There are two tables trains
and train_statuses
.
train_statuses
already has a column train_status
which is an ENUM.
CREATE TYPE train_status AS ENUM('queued', 'running', 'succeeded', 'failed', 'cancelled');
As part of the migration, I will be adding a new column status
in trains table and updating it with only the final status from train_statuses
. The final statuses are: 'succeeded', 'failed', 'cancelled'.
Other relevant details about the tables:
Indexes:
Trains table:
"trains_pkey" PRIMARY KEY, btree (id)
"idx_trains_queued_at" btree (queued_at DESC)
Train statuses table:
"train_statuses_id_updated_at_key" UNIQUE CONSTRAINT, btree (id, updated_at)

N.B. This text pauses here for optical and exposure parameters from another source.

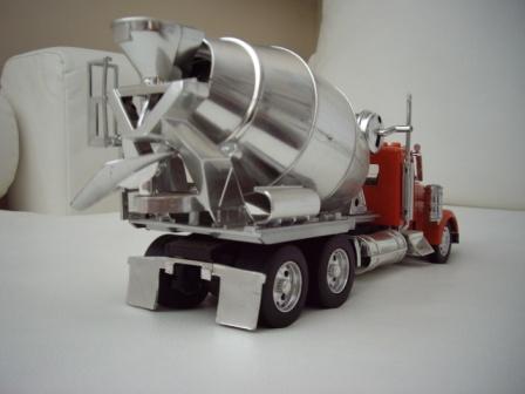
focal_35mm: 38
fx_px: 576
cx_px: 262
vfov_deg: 37.7
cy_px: 197
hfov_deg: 49.0
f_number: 2.7
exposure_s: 1/50
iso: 200
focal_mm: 6.2
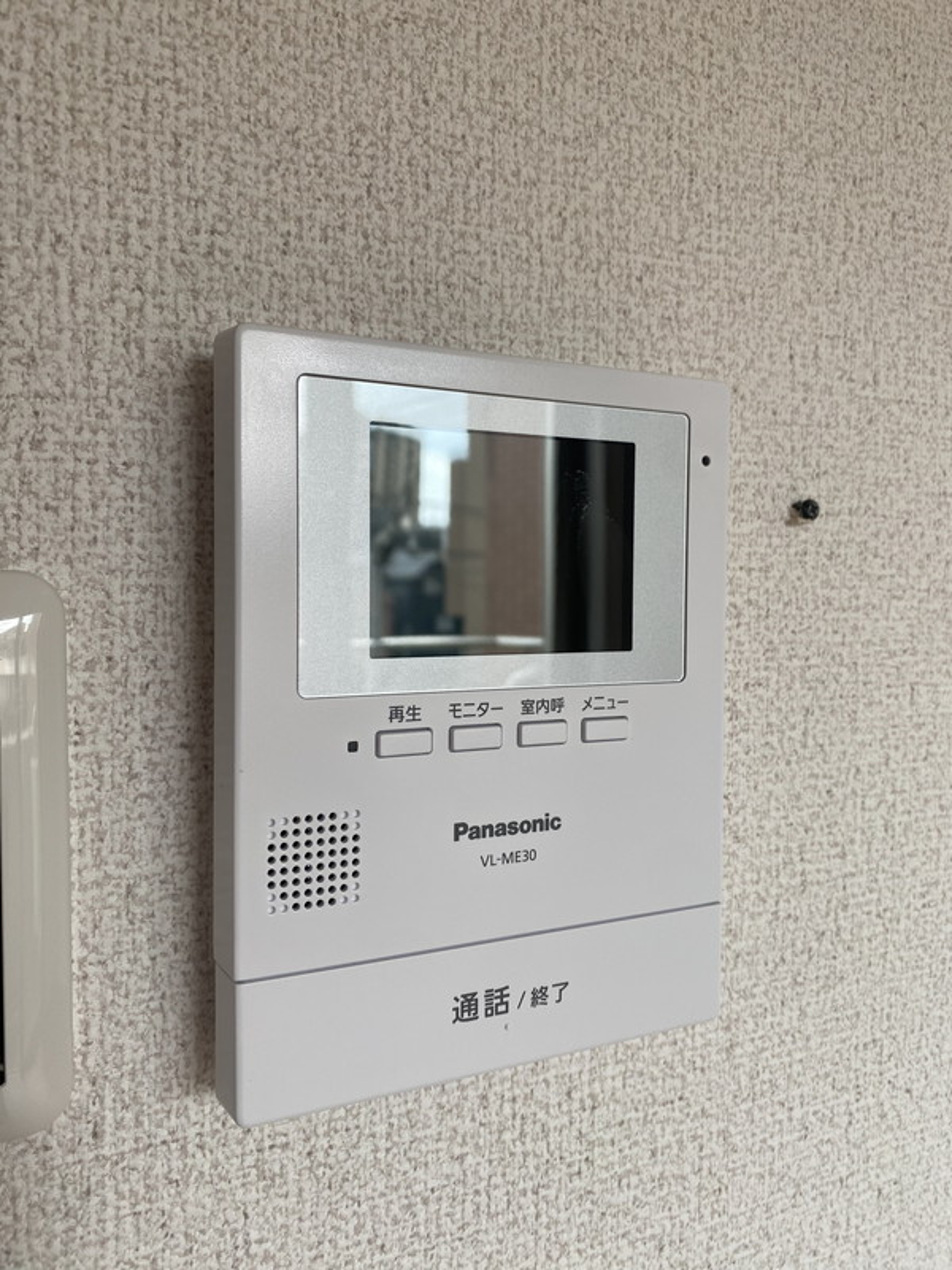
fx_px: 953
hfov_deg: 53.1
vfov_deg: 67.3
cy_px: 635
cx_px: 476
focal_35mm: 26
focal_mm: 4.25
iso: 50
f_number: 1.8
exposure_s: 1/121
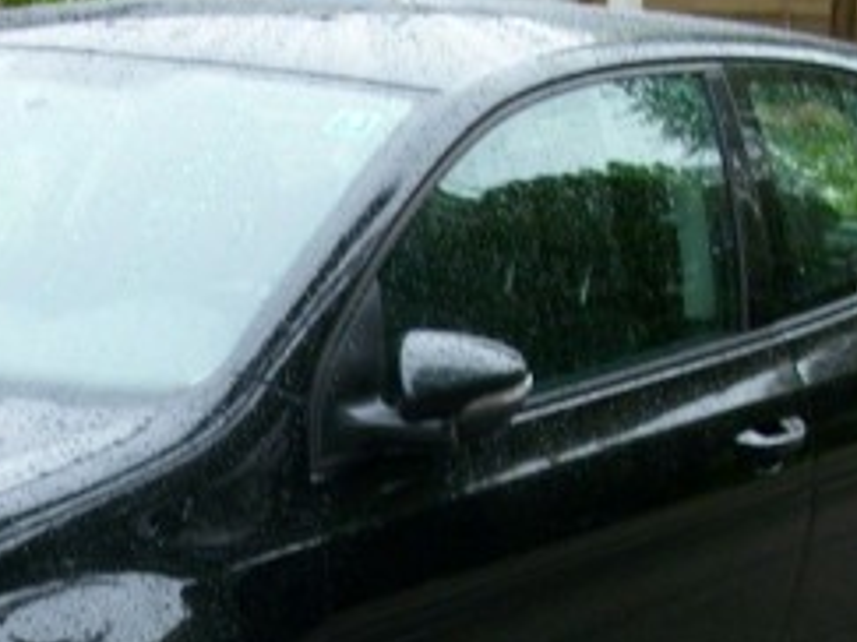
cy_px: 762
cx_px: 56
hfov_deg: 17.3
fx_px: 2771
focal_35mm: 112
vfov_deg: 12.9
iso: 80
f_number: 2.9
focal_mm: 5.7
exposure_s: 1/109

"idx_train_statuses_id_updated_at" btree (id, updated_at)
Foreign-key constraints:
"train_statuses_id_fkey" FOREIGN KEY (id) REFERENCES trains(id) ON DELETE CASCADE
This is the query that I am planning on using to update status
in trains
table.
UPDATE trains AS t SET status = (
SELECT status FROM train_statuses ts
WHERE ts.id = t.id AND status in (?)
ORDER BY ts.updated_at DESC LIMIT 1
) WHERE ID in (
SELECT id FROM trains LIMIT 100
)
I would be calling this query in a for
loop until I get the number of rows affected as zero.
Even though this is a simple migration, the table involved is extremely huge and occupies ~150GB on production. Please review this query and suggest any possible optimizations that could be done taking into consideration the size of the table.